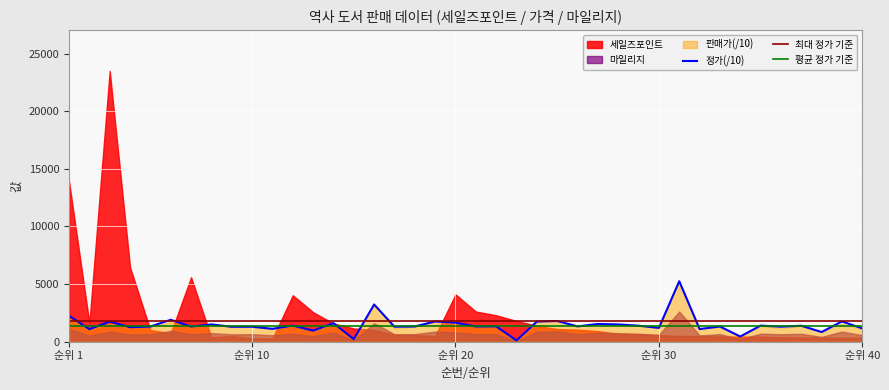

What is the highest value of the 평균 정가 기준 series?

1400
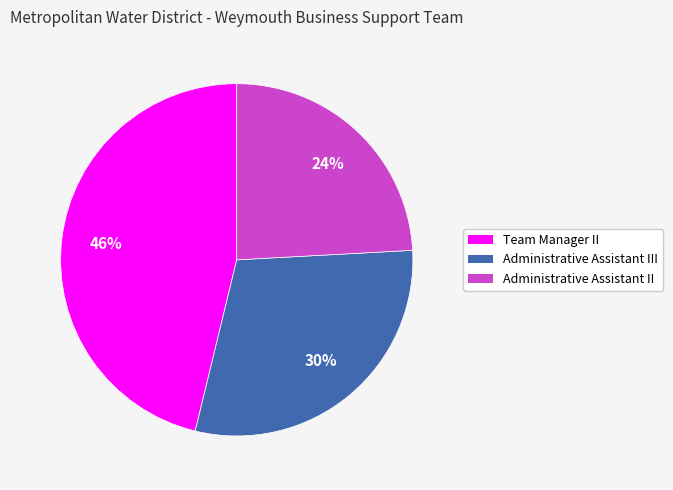

To the nearest percent, what is the average slice percentage?

33%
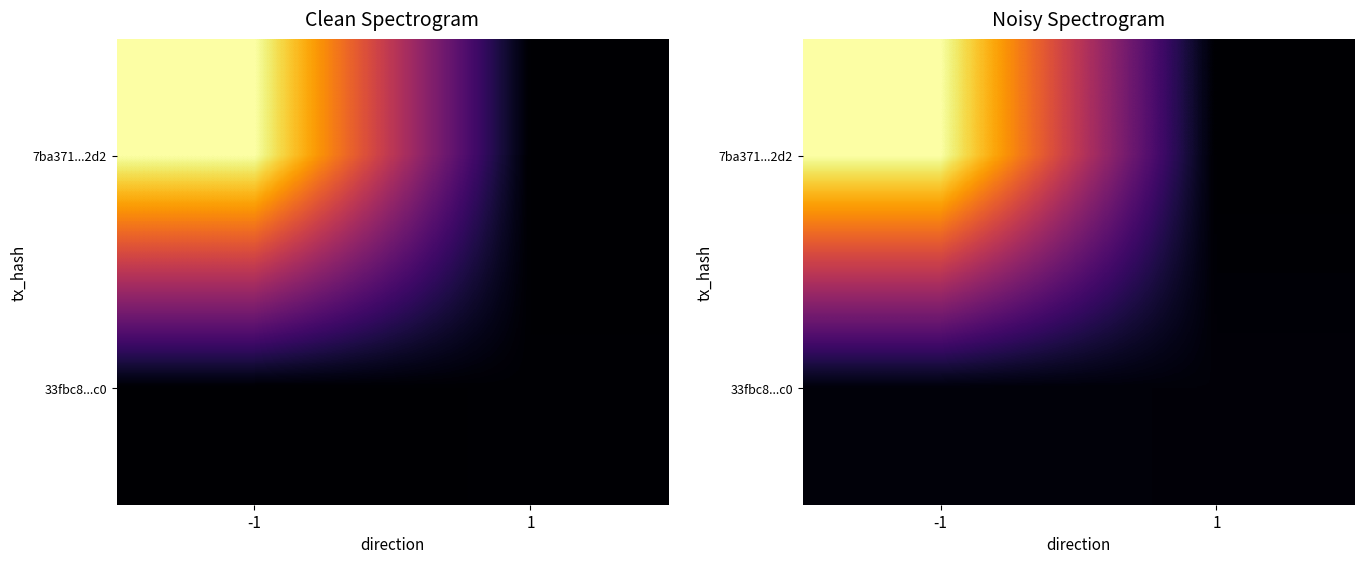

The value of 7ba371...2d2 at -1 is 2041.9. True or false?

True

----

[What is required]: Copy the lines above word for word, leaving out the pictures.

[Result]:
What is the highest value of the 평균 정가 기준 series?

1400

To the nearest percent, what is the average slice percentage?

33%

The value of 7ba371...2d2 at -1 is 2041.9. True or false?

True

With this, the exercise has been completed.